─── Source text
One hour before the two-man bobsleigh heats on Tuesday, Leon Greenwood got a call. With Great Britain in eighth after the first two heats, and Taylor Lawrence feeling a bit tight, the decision was made for him to sit out the final two heats. Greenwood was being asked to make his Olympic debut with sixty minutes notice.
“Put me in any situation - I’ll thrive,” wrote Greenwood on Instagram after competing. The tone is typical of the 28 year old from Batley who transitioned to bobsleigh after an injury stopped him competing as a sprinter. Speaking to him, you realise there is nothing he doesn’t believe he can do.
“This isn’t a shock to me,” says Greenwood when asked what it is like to be at the Olympics. “I’ve worked my ass off to get to this point.
“I’ve been wanting to do this since I was 10 years old. I remember saying to my mum and grandad “I’m going to be on TV one day”.
“I’m here because I’m a competitor. I’m here because I’m prepared.”
Greenwood was a promising sprinter who reached the final of the British Indoor Athletics Championships in 2019 but a cartilage injury in his ankle left doctors telling him he would never be able to sprint at a high level again.
“Initially I had a victim mindset,” he says. “Why me? Why has this happened to me? I’ve put everything into sport. I’ve missed family events. I’ve missed holidays. And now I’ve got this injury and I can’t run again.
──────
─── Data excerpt
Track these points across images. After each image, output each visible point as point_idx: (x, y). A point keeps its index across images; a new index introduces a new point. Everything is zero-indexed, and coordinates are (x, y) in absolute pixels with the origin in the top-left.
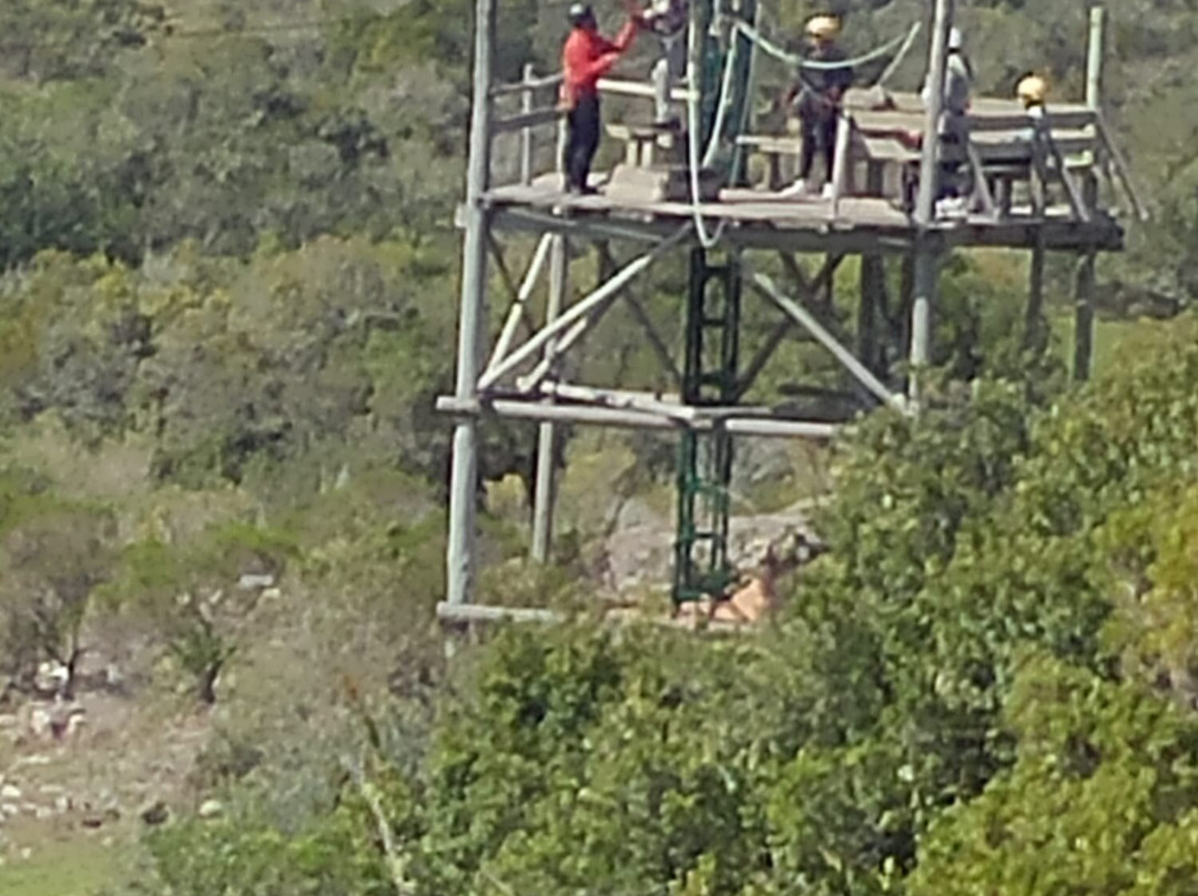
──────
● Exercises to complete
**A.** Reproduce the passage of the bobsleigh article from "One hour before" to "to this point.".
**B.** According to the bobsleigh article, what injury led doctors to tell Greenwood he would never sprint at a high level again?
**C.** Resume the bobsleigh article after its last sentence.

● Responses to the exercise
**A.**
One hour before the two-man bobsleigh heats on Tuesday, Leon Greenwood got a call. With Great Britain in eighth after the first two heats, and Taylor Lawrence feeling a bit tight, the decision was made for him to sit out the final two heats. Greenwood was being asked to make his Olympic debut with sixty minutes notice.
“Put me in any situation - I’ll thrive,” wrote Greenwood on Instagram after competing. The tone is typical of the 28 year old from Batley who transitioned to bobsleigh after an injury stopped him competing as a sprinter. Speaking to him, you realise there is nothing he doesn’t believe he can do.
“This isn’t a shock to me,” says Greenwood when asked what it is like to be at the Olympics. “I’ve worked my ass off to get to this point.

**B.** A cartilage injury in his ankle.

**C.**
“Then you realise through those two, three years [of injury] that it’s not my identity. My sport, my speed, that’s not me. It made me grow as a person. I gained mental toughness. I began not comparing myself to others in a negative way but in a positive way. When you get told you can’t run again, it makes you appreciate everything else after.”
Greenwood got into bobsleigh after attending a talent identification day in 2022, but injuries once again disrupted his progress. He had to wait until November 2023 to make his bobsleigh debut. His preconceptions of the sport were shaped broadly by the film “Cool Runnings”, which tells the story of the Jamaican bobsleigh team at the 1988 Winter Olympics. He found the reality very different.
“When I first started, I did not know that I had to spend four or five months away every year. I ended up finding that out a month before I was going to go. I was a police officer at the time and I had to speak to a lot of people to see if they would give me the time off. It was very stressful.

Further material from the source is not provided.